Alors que le pays Sakalava Menabe attend de pied ferme la décision du Conseil d’Etat français, qui doit acter sur le rapatriement des crânes du roi Toera et de deux guerriers Sakalava, Piero Kamamy, descendant de la famille royale et non moins membre du comité scientifique malgache reste confiant quant à l’issue positive des démarches entreprises par le Gouvernement malgache.
*Les Nouvelles : Quel est l’enjeu de ce rapatriement historique ?
– Piero Kamamy : Voilà maintenant 130 ans que notre famille a entrepris les démarches nécessaires pour le retour du crâne du roi Toera dans sa terre natale. Rappelons que le souverain du Sakalava Menabe fut décapité par ses assaillants dans la nuit du 29 au 30 août 1897 et sa tête fut saisie et ramenée en France en guise de butin de guerre. Dans l’Imerina, la reine Ranavalona III a agité le drapeau blanc en 1895 en guise de capitulation mais lui, préfère mourir en martyr plutôt que de se rendre. Plus d’un siècle après, le retour historique de ce patrimoine constituera une grande première, en ce qui concerne la restitution aux Etats africains des restes humains appartenant aux collections publiques. Il faut souligner que des centaines de crânes sont conservés à Paris. Pour les Sakalava Menabe seulement, nous avons compté 35 crânes, lors des prélèvements d’ADN réalisés en 2018 sur les ossements du squelette du roi malgache.
*Parlez-nous des préparatifs en amont de ce rapatriement ?
– Le conseil des ministres à approuvé l’organisation d’une cérémonie officielle pour réaffirmer la relation diplomatique entre les deux pays et une cérémonie purement culturelle, selon les traditions Sakalava Menabe. Entre-temps, une série de réunions ont été organisées avec le ministère de la Communication et de la culture. La semaine prochaine, une équipe de mission se rendra encore à Belo-sur-Tsiribihina pour rencontrer les « Olobe » et « Dady » sur les us et coutumes à respecter. Pour la date de rapatriement, nous avons proposé le 14 avril, qui est en phase avec l’astrologie malgache. Nous tenons d’ailleurs à remercier le gouvernement malgache, qui s’est impliqué grandement pour arriver à cette étape significative de l’histoire de Madagascar.
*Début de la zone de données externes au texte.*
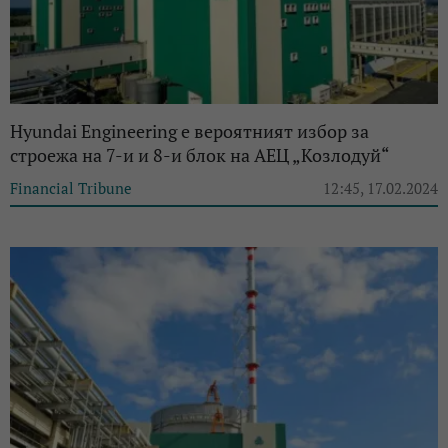
Hyundai Engineering е вероятният избор за
строежа на 7-и и 8-и блок на АЕЦ „Козлодуй“
Financial Tribune
12:45, 17.02.2024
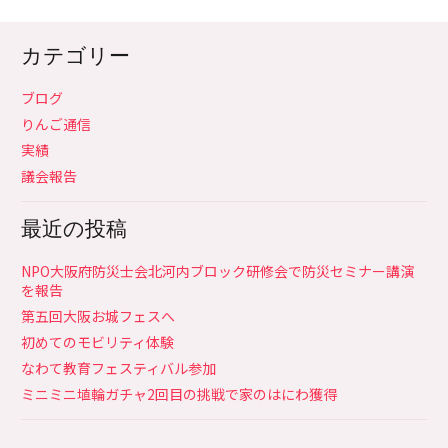
カテゴリー
ブログ
りんご通信
実績
議会報告
最近の投稿
NPO大阪府防災士会北河内ブロック研修会で防災セミナー講演
を報告
第五回大阪お城フェスへ
初めてのモビリティ体験
なわて教育フェスティバル参加
ミニミニ埴輪ガチャ2回目の挑戦で家のはにわ獲得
*Et pour la cérémonie proprement dite ?
– Les objets de collection seront récupérés au Musée de l’Homme à Paris et remis au Gouvernement malgache. Un comité spécial composé des membres de la famille, des gardiens de la tradition et du gouvernement accueillera les reliques à l’aéroport international d’Ivato. Les trois crânes seront conservés dans un coffre en bois de « Nato ». Dans la foulée, le cortège partira sur les routes et fera halte à Miandrivazo, portail de la région Menabe, puis à Mahabo – où reposent les rois Andriamisara et Andriandahifotsy – avant d’être acheminé à Belo-sur-Tsiribihina. Un sacrifice de zébus et une grande fête feront office de coutumes à chaque lieu de passage. Par ailleurs, le président français Emmanuel Macron, qui est à l’origine de ce projet de restitution des biens culturels à l’Afrique, est attendu à Madagascar en avril prochain. Bien que sa visite s’inscrive dans le cadre du Sommet de la Commission de l’océan Indien, il ferait le discours de rapatriement des trois crânes au Gouvernement malgache, selon certaines indiscrétions.
*La loi française relative à la restitution des restes humains préconise une restitution à des fins funéraires mais non pas mémorielles.
– Dans notre culture, il est formellement interdit d’exposer les squelettes humains. Il faut souligner que l’architecture du « Zomba », tombeau Sakalava, s’apparente plutôt à une maison qu’à un caveau. Il y a deux sortes de zomba, celui qui abrite les reliques pour la cérémonie de Fitampoha dans la ville de Belo-sur-Tsiribihina et celui réservé à la sépulture familiale. La tradition veut qu’une fois décédé, le corps doit être suspendu au lieu d’être mis en terre. C’est après le stade de décomposition que les squelettes seront placés dans le zomba pour le repos éternel.
*La prochaine date du Fitampoha est prévue pour quand ?
– Selon la tradition du Sakalava Menabe, la date du prochain Fitampoha ou bain des reliques royales doit impérativement être fixée à une année paire, soit en 2026. Il faut avouer que la préparation des reliques repose sur toute une procédure qu’il faut respecter à la lettre, un véritable travail de fourmi. Le plus urgent est le rapatriement des crânes. Si les reliques du roi Toera sont prêtes avant le mois de septembre 2026, il participera au bain des reliques royales.